What to do
Write out every record below exactly as it stands, leaving the pictures out.

Data supplied
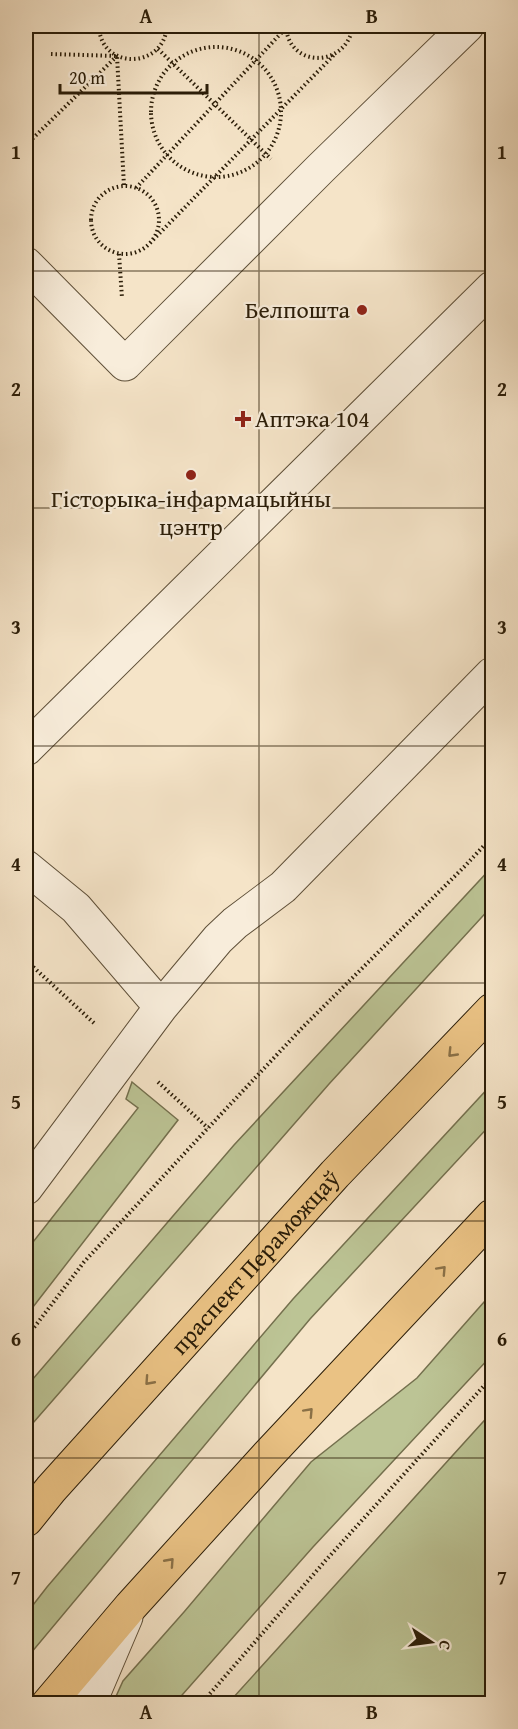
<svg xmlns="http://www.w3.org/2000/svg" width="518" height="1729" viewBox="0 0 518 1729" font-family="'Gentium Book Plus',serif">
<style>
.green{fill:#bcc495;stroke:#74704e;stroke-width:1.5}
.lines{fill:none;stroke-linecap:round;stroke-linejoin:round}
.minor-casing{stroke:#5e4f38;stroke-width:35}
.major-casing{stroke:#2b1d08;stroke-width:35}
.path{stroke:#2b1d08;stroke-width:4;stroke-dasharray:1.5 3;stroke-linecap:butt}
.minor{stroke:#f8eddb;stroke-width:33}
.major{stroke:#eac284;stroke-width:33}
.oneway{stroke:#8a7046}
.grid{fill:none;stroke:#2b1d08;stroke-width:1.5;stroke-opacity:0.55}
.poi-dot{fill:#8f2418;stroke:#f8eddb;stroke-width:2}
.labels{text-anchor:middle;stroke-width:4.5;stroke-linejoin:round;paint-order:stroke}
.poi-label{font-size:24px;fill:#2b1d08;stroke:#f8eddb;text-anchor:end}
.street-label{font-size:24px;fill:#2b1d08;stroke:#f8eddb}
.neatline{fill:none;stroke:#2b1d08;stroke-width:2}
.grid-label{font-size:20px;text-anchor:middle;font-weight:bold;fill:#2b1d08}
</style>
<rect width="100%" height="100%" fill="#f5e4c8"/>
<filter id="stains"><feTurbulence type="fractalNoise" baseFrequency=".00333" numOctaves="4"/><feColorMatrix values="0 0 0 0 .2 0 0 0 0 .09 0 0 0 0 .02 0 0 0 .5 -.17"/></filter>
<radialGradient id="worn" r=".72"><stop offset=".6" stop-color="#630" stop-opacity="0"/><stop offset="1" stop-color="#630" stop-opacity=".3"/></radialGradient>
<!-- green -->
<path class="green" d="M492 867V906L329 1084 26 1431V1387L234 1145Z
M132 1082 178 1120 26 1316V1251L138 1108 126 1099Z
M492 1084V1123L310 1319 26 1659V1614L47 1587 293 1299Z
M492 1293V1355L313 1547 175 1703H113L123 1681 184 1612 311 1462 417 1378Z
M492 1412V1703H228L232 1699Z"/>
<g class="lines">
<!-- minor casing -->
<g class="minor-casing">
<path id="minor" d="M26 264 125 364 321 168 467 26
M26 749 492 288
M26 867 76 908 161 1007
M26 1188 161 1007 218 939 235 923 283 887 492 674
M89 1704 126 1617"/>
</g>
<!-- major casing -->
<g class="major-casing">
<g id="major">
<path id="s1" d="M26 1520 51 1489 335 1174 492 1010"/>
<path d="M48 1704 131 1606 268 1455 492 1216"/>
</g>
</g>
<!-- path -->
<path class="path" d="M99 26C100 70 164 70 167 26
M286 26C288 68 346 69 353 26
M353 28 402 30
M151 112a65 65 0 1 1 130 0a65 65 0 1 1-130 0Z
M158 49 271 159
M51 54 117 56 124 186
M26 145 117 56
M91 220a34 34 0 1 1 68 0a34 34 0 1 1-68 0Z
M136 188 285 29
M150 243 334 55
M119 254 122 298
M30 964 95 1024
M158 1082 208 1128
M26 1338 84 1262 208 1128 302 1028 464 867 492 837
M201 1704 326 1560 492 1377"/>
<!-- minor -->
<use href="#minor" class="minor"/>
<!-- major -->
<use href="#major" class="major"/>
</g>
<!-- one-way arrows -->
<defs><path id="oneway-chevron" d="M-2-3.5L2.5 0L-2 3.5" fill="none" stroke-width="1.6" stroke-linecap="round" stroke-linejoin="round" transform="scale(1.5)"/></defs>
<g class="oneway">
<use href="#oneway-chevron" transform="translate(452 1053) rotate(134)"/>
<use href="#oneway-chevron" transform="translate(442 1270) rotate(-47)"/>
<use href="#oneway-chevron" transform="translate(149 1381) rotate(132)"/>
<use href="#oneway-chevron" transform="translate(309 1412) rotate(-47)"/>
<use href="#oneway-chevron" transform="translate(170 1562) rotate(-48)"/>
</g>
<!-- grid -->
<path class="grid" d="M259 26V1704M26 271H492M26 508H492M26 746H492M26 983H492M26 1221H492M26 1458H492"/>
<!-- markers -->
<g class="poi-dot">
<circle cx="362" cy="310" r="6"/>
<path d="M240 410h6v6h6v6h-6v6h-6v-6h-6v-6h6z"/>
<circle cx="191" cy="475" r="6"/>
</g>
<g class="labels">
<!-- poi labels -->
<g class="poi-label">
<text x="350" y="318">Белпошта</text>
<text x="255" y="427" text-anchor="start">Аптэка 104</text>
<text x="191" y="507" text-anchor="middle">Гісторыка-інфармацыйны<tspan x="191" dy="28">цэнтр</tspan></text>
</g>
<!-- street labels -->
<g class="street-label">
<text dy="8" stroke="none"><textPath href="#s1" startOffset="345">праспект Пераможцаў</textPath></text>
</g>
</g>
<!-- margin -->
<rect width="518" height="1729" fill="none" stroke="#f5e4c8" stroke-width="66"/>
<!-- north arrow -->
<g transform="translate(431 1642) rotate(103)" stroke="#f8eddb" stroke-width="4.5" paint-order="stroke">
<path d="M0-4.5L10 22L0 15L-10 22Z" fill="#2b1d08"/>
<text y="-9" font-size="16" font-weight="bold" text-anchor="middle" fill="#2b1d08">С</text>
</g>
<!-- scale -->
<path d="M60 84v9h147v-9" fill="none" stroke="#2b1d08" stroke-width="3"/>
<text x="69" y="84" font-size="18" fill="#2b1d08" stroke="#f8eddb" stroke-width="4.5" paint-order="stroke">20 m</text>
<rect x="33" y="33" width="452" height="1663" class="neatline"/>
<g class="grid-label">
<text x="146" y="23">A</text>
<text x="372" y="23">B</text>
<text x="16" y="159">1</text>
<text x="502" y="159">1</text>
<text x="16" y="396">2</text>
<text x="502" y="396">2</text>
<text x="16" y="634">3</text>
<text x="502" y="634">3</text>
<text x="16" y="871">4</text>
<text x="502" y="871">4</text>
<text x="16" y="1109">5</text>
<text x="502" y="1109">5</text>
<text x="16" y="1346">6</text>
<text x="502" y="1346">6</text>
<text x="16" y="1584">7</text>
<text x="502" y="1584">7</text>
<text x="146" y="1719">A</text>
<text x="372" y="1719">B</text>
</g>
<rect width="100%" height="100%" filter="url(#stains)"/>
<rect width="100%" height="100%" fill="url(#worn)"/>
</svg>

Output of the exercise
<svg xmlns="http://www.w3.org/2000/svg" width="518" height="1729" viewBox="0 0 518 1729" font-family="'Gentium Book Plus',serif">
<style>
.green{fill:#bcc495;stroke:#74704e;stroke-width:1.5}
.lines{fill:none;stroke-linecap:round;stroke-linejoin:round}
.minor-casing{stroke:#5e4f38;stroke-width:35}
.major-casing{stroke:#2b1d08;stroke-width:35}
.path{stroke:#2b1d08;stroke-width:4;stroke-dasharray:1.5 3;stroke-linecap:butt}
.minor{stroke:#f8eddb;stroke-width:33}
.major{stroke:#eac284;stroke-width:33}
.oneway{stroke:#8a7046}
.grid{fill:none;stroke:#2b1d08;stroke-width:1.5;stroke-opacity:0.55}
.poi-dot{fill:#8f2418;stroke:#f8eddb;stroke-width:2}
.labels{text-anchor:middle;stroke-width:4.5;stroke-linejoin:round;paint-order:stroke}
.poi-label{font-size:24px;fill:#2b1d08;stroke:#f8eddb;text-anchor:end}
.street-label{font-size:24px;fill:#2b1d08;stroke:#f8eddb}
.neatline{fill:none;stroke:#2b1d08;stroke-width:2}
.grid-label{font-size:20px;text-anchor:middle;font-weight:bold;fill:#2b1d08}
</style>
<rect width="100%" height="100%" fill="#f5e4c8"/>
<filter id="stains"><feTurbulence type="fractalNoise" baseFrequency=".00333" numOctaves="4"/><feColorMatrix values="0 0 0 0 .2 0 0 0 0 .09 0 0 0 0 .02 0 0 0 .5 -.17"/></filter>
<radialGradient id="worn" r=".72"><stop offset=".6" stop-color="#630" stop-opacity="0"/><stop offset="1" stop-color="#630" stop-opacity=".3"/></radialGradient>
<!-- green -->
<path class="green" d="M492 867V906L329 1084 26 1431V1387L234 1145Z
M132 1082 178 1120 26 1316V1251L138 1108 126 1099Z
M492 1084V1123L310 1319 26 1659V1614L47 1587 293 1299Z
M492 1293V1355L313 1547 175 1703H113L123 1681 184 1612 311 1462 417 1378Z
M492 1412V1703H228L232 1699Z"/>
<g class="lines">
<!-- minor casing -->
<g class="minor-casing">
<path id="minor" d="M26 264 125 364 321 168 467 26
M26 749 492 288
M26 867 76 908 161 1007
M26 1188 161 1007 218 939 235 923 283 887 492 674
M89 1704 126 1617"/>
</g>
<!-- major casing -->
<g class="major-casing">
<g id="major">
<path id="s1" d="M26 1520 51 1489 335 1174 492 1010"/>
<path d="M48 1704 131 1606 268 1455 492 1216"/>
</g>
</g>
<!-- path -->
<path class="path" d="M99 26C100 70 164 70 167 26
M286 26C288 68 346 69 353 26
M353 28 402 30
M151 112a65 65 0 1 1 130 0a65 65 0 1 1-130 0Z
M158 49 271 159
M51 54 117 56 124 186
M26 145 117 56
M91 220a34 34 0 1 1 68 0a34 34 0 1 1-68 0Z
M136 188 285 29
M150 243 334 55
M119 254 122 298
M30 964 95 1024
M158 1082 208 1128
M26 1338 84 1262 208 1128 302 1028 464 867 492 837
M201 1704 326 1560 492 1377"/>
<!-- minor -->
<use href="#minor" class="minor"/>
<!-- major -->
<use href="#major" class="major"/>
</g>
<!-- one-way arrows -->
<defs><path id="oneway-chevron" d="M-2-3.5L2.5 0L-2 3.5" fill="none" stroke-width="1.6" stroke-linecap="round" stroke-linejoin="round" transform="scale(1.5)"/></defs>
<g class="oneway">
<use href="#oneway-chevron" transform="translate(452 1053) rotate(134)"/>
<use href="#oneway-chevron" transform="translate(442 1270) rotate(-47)"/>
<use href="#oneway-chevron" transform="translate(149 1381) rotate(132)"/>
<use href="#oneway-chevron" transform="translate(309 1412) rotate(-47)"/>
<use href="#oneway-chevron" transform="translate(170 1562) rotate(-48)"/>
</g>
<!-- grid -->
<path class="grid" d="M259 26V1704M26 271H492M26 508H492M26 746H492M26 983H492M26 1221H492M26 1458H492"/>
<!-- markers -->
<g class="poi-dot">
<circle cx="362" cy="310" r="6"/>
<path d="M240 410h6v6h6v6h-6v6h-6v-6h-6v-6h6z"/>
<circle cx="191" cy="475" r="6"/>
</g>
<g class="labels">
<!-- poi labels -->
<g class="poi-label">
<text x="350" y="318">Белпошта</text>
<text x="255" y="427" text-anchor="start">Аптэка 104</text>
<text x="191" y="507" text-anchor="middle">Гісторыка-інфармацыйны<tspan x="191" dy="28">цэнтр</tspan></text>
</g>
<!-- street labels -->
<g class="street-label">
<text dy="8" stroke="none"><textPath href="#s1" startOffset="345">праспект Пераможцаў</textPath></text>
</g>
</g>
<!-- margin -->
<rect width="518" height="1729" fill="none" stroke="#f5e4c8" stroke-width="66"/>
<!-- north arrow -->
<g transform="translate(431 1642) rotate(103)" stroke="#f8eddb" stroke-width="4.5" paint-order="stroke">
<path d="M0-4.5L10 22L0 15L-10 22Z" fill="#2b1d08"/>
<text y="-9" font-size="16" font-weight="bold" text-anchor="middle" fill="#2b1d08">С</text>
</g>
<!-- scale -->
<path d="M60 84v9h147v-9" fill="none" stroke="#2b1d08" stroke-width="3"/>
<text x="69" y="84" font-size="18" fill="#2b1d08" stroke="#f8eddb" stroke-width="4.5" paint-order="stroke">20 m</text>
<rect x="33" y="33" width="452" height="1663" class="neatline"/>
<g class="grid-label">
<text x="146" y="23">A</text>
<text x="372" y="23">B</text>
<text x="16" y="159">1</text>
<text x="502" y="159">1</text>
<text x="16" y="396">2</text>
<text x="502" y="396">2</text>
<text x="16" y="634">3</text>
<text x="502" y="634">3</text>
<text x="16" y="871">4</text>
<text x="502" y="871">4</text>
<text x="16" y="1109">5</text>
<text x="502" y="1109">5</text>
<text x="16" y="1346">6</text>
<text x="502" y="1346">6</text>
<text x="16" y="1584">7</text>
<text x="502" y="1584">7</text>
<text x="146" y="1719">A</text>
<text x="372" y="1719">B</text>
</g>
<rect width="100%" height="100%" filter="url(#stains)"/>
<rect width="100%" height="100%" fill="url(#worn)"/>
</svg>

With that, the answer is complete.